What you should do:
This calls for a verbatim copy of all the data, with no images carried over.

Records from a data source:
+-------+
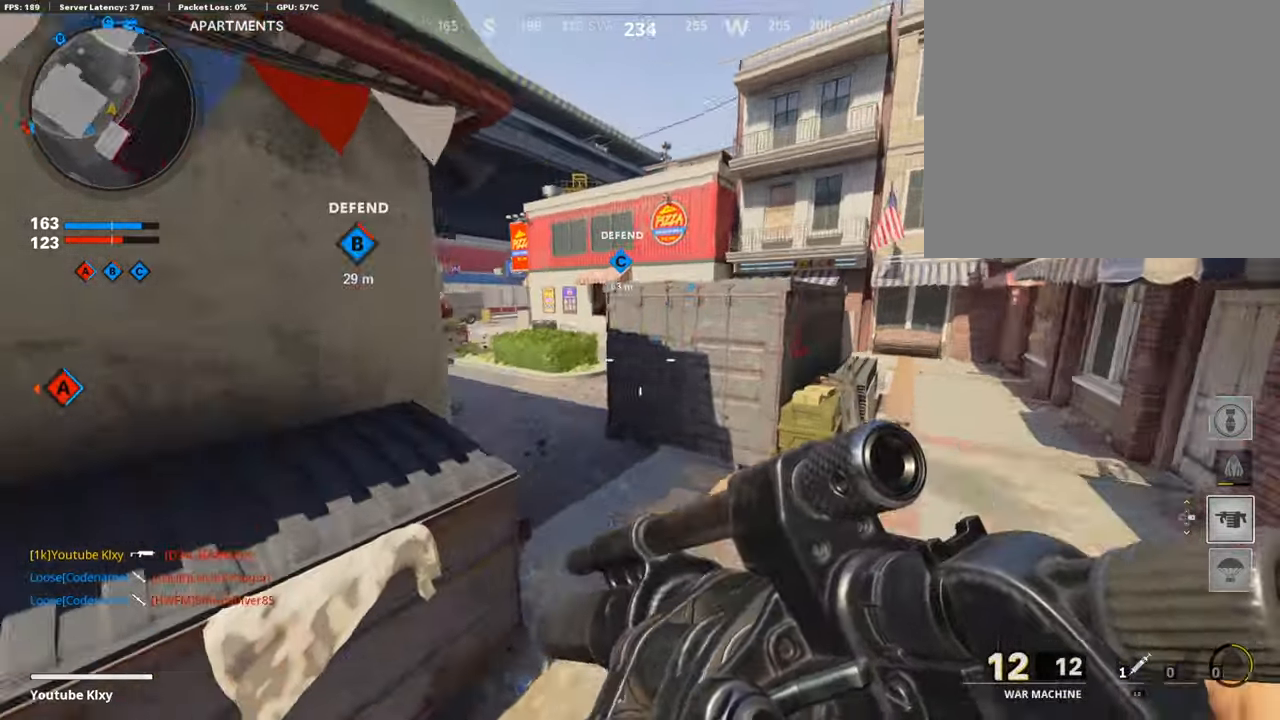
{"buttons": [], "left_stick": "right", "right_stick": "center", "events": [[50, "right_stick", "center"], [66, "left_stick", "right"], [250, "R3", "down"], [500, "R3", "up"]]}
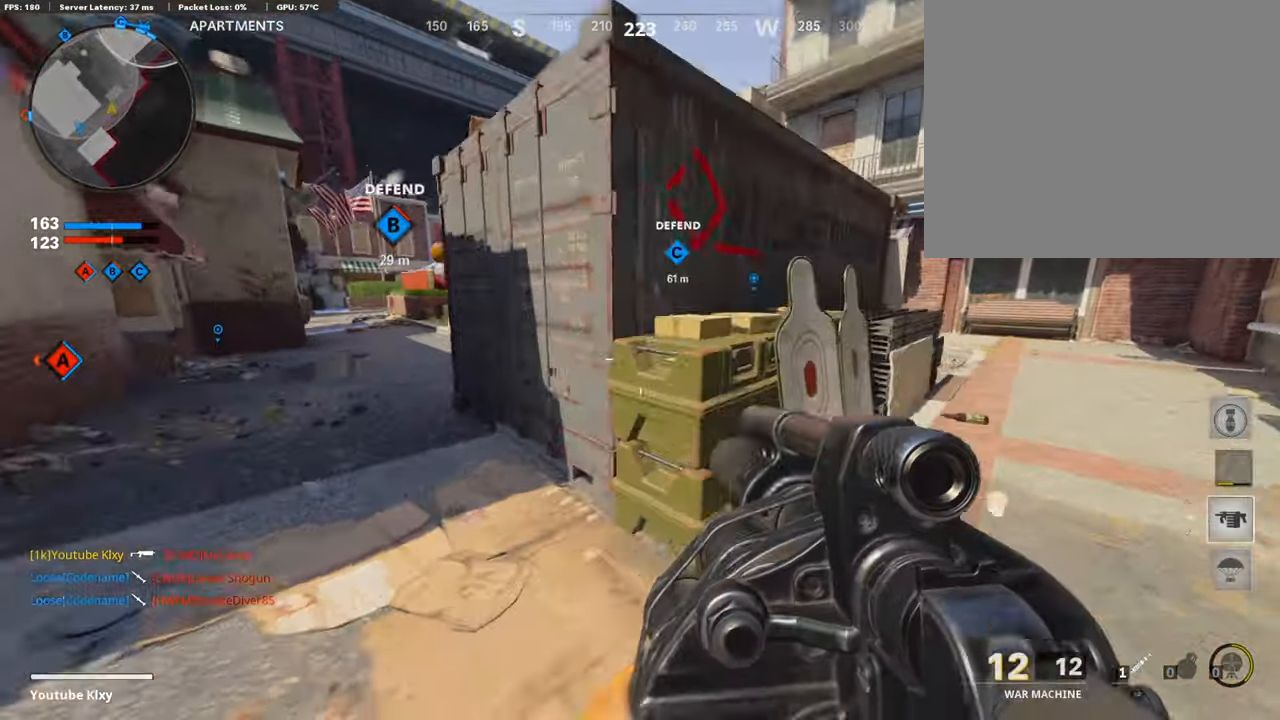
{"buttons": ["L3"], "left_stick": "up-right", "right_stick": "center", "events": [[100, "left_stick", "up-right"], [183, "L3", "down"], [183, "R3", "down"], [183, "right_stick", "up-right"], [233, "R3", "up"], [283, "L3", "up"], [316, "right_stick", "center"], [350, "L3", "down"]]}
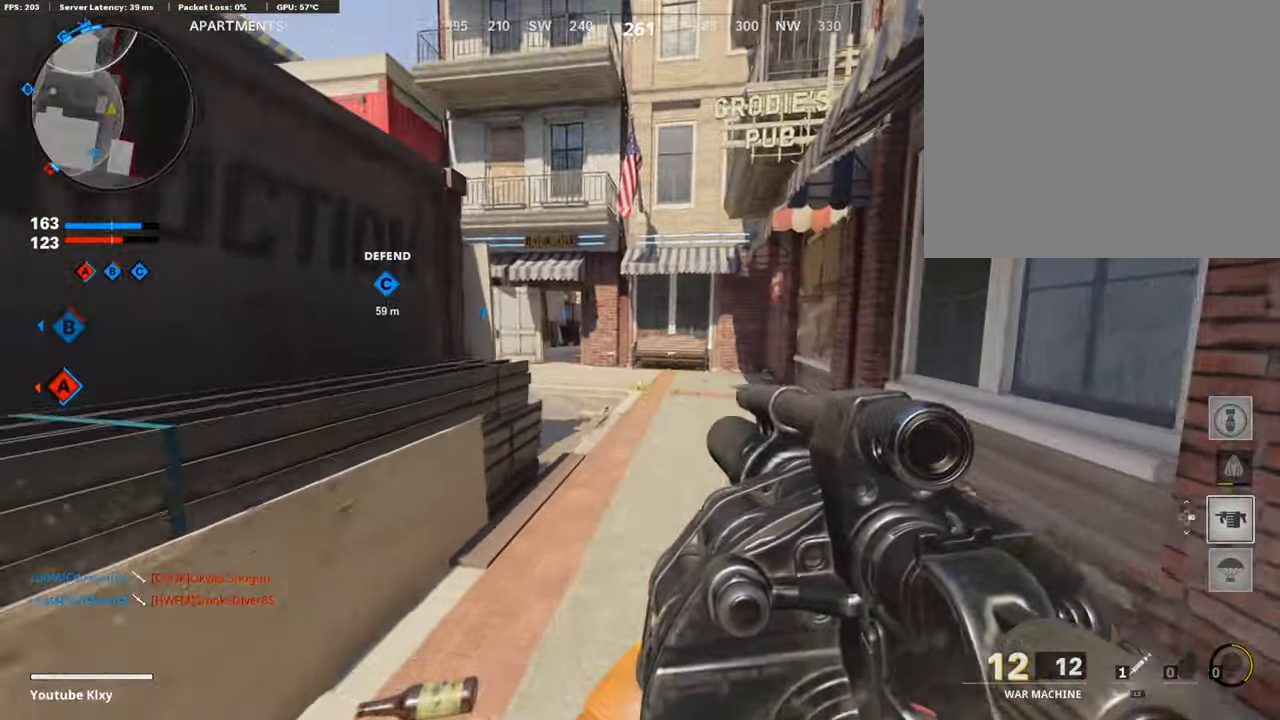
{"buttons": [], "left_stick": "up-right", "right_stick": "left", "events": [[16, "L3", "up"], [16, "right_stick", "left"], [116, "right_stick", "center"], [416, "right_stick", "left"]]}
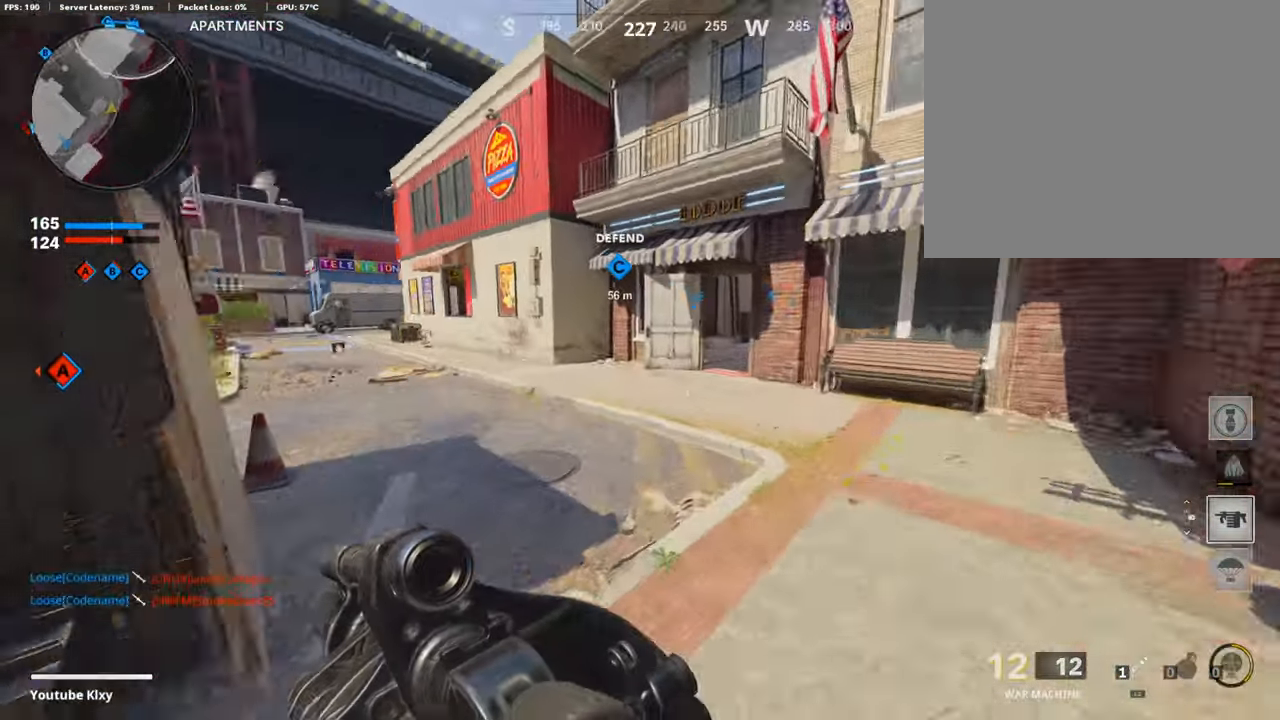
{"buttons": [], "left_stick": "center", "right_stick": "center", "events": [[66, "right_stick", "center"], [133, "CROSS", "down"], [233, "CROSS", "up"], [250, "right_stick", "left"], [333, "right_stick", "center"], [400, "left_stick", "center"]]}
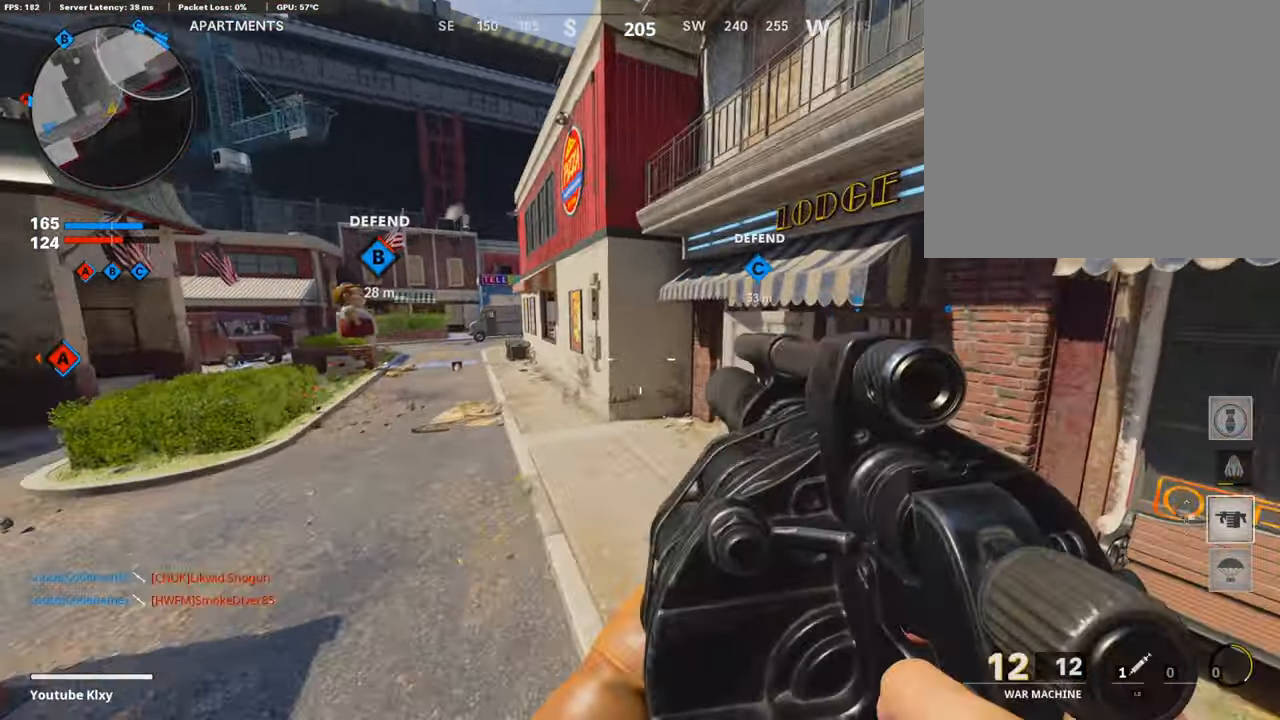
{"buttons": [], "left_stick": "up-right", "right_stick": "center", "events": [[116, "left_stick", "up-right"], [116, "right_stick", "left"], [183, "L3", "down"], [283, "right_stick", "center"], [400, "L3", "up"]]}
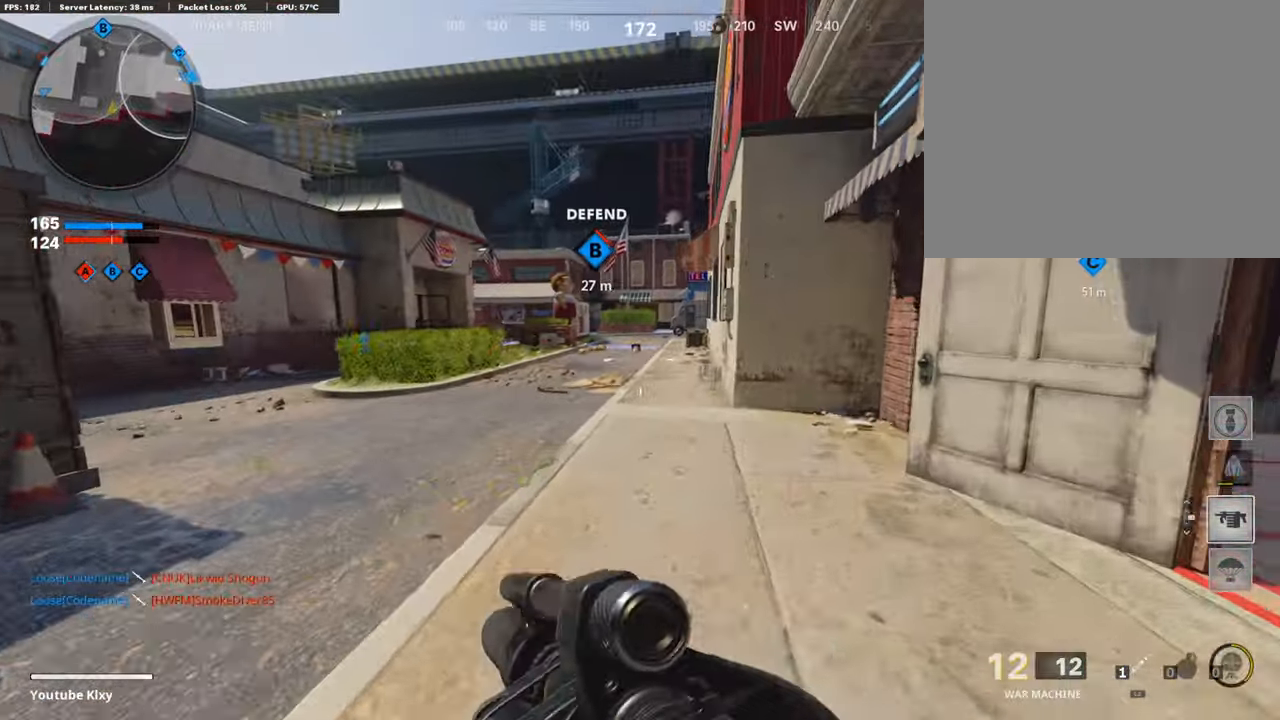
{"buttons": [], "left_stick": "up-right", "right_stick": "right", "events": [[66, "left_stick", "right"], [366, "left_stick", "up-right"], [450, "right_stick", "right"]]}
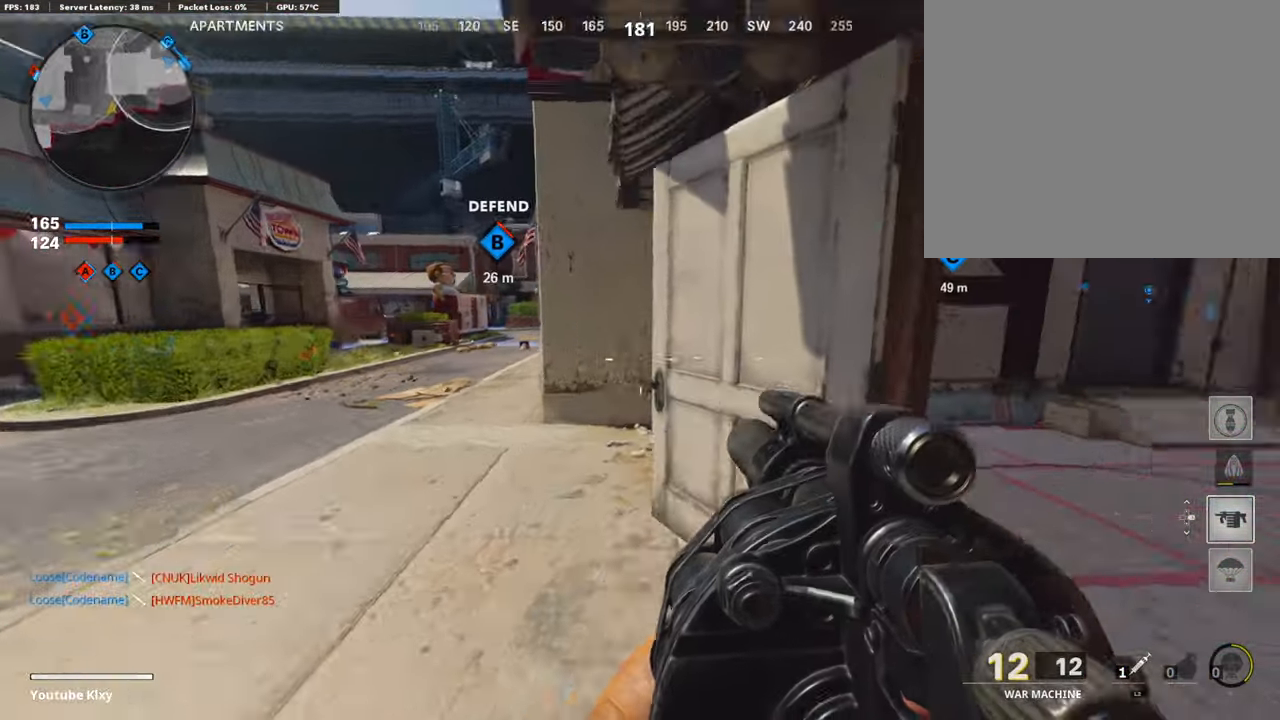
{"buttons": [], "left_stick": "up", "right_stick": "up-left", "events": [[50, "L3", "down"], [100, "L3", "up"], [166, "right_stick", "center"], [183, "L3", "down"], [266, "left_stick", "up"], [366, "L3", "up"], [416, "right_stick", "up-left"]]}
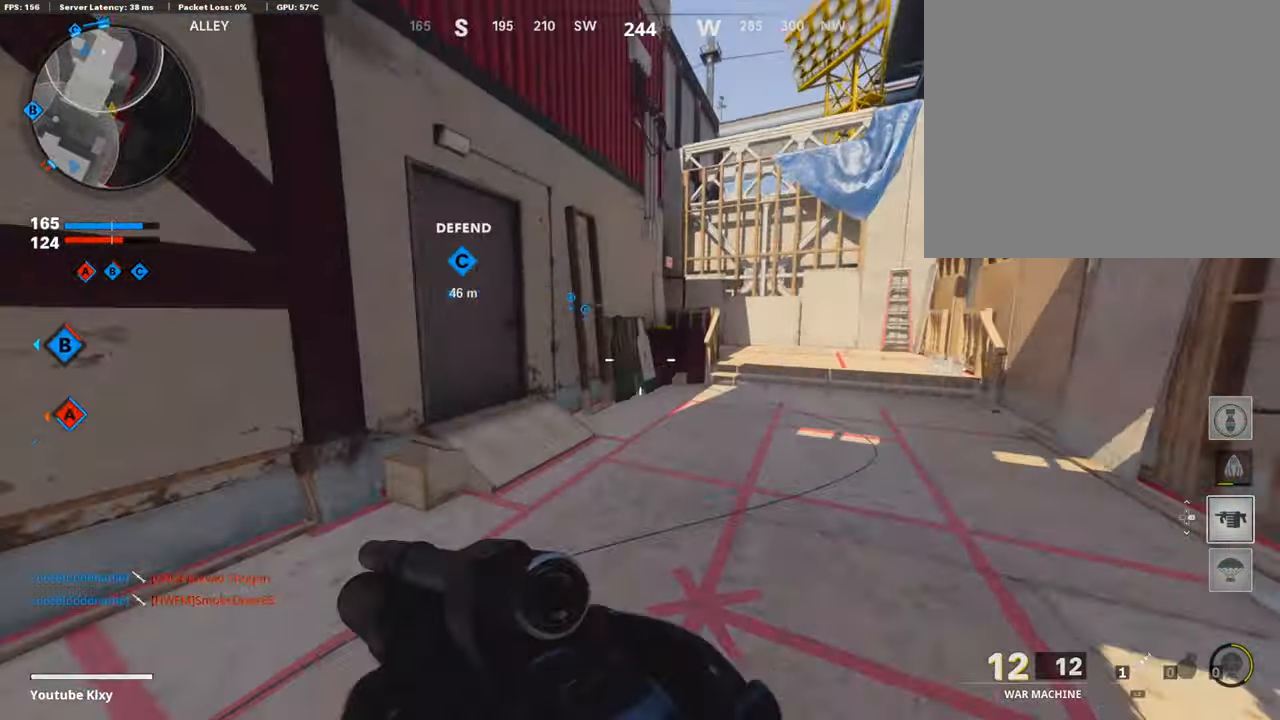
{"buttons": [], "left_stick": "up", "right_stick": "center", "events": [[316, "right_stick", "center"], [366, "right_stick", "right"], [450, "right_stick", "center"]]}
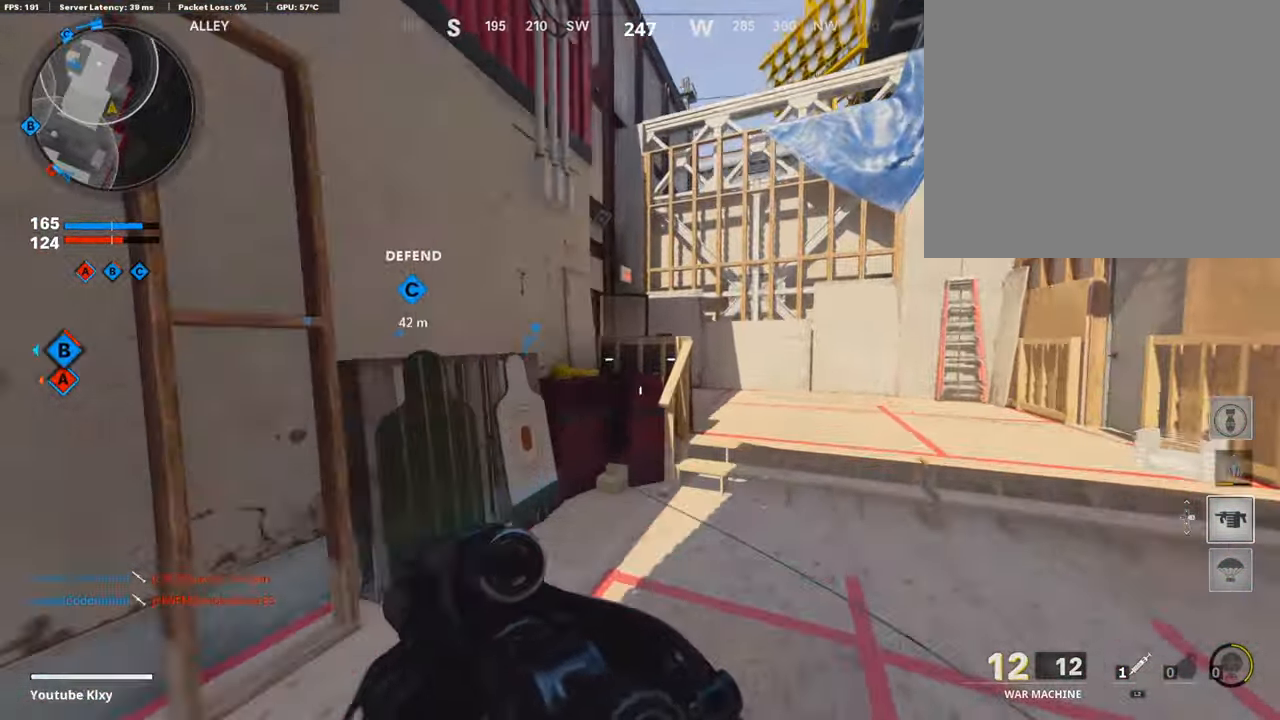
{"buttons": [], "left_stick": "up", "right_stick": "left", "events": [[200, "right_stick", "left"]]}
+-------+
Response to the task:
{"buttons": [], "left_stick": "right", "right_stick": "center", "events": [[50, "right_stick", "center"], [66, "left_stick", "right"], [250, "R3", "down"], [500, "R3", "up"]]}
{"buttons": ["L3"], "left_stick": "up-right", "right_stick": "center", "events": [[100, "left_stick", "up-right"], [183, "L3", "down"], [183, "R3", "down"], [183, "right_stick", "up-right"], [233, "R3", "up"], [283, "L3", "up"], [316, "right_stick", "center"], [350, "L3", "down"]]}
{"buttons": [], "left_stick": "up-right", "right_stick": "left", "events": [[16, "L3", "up"], [16, "right_stick", "left"], [116, "right_stick", "center"], [416, "right_stick", "left"]]}
{"buttons": [], "left_stick": "center", "right_stick": "center", "events": [[66, "right_stick", "center"], [133, "CROSS", "down"], [233, "CROSS", "up"], [250, "right_stick", "left"], [333, "right_stick", "center"], [400, "left_stick", "center"]]}
{"buttons": [], "left_stick": "up-right", "right_stick": "center", "events": [[116, "left_stick", "up-right"], [116, "right_stick", "left"], [183, "L3", "down"], [283, "right_stick", "center"], [400, "L3", "up"]]}
{"buttons": [], "left_stick": "up-right", "right_stick": "right", "events": [[66, "left_stick", "right"], [366, "left_stick", "up-right"], [450, "right_stick", "right"]]}
{"buttons": [], "left_stick": "up", "right_stick": "up-left", "events": [[50, "L3", "down"], [100, "L3", "up"], [166, "right_stick", "center"], [183, "L3", "down"], [266, "left_stick", "up"], [366, "L3", "up"], [416, "right_stick", "up-left"]]}
{"buttons": [], "left_stick": "up", "right_stick": "center", "events": [[316, "right_stick", "center"], [366, "right_stick", "right"], [450, "right_stick", "center"]]}
{"buttons": [], "left_stick": "up", "right_stick": "left", "events": [[200, "right_stick", "left"]]}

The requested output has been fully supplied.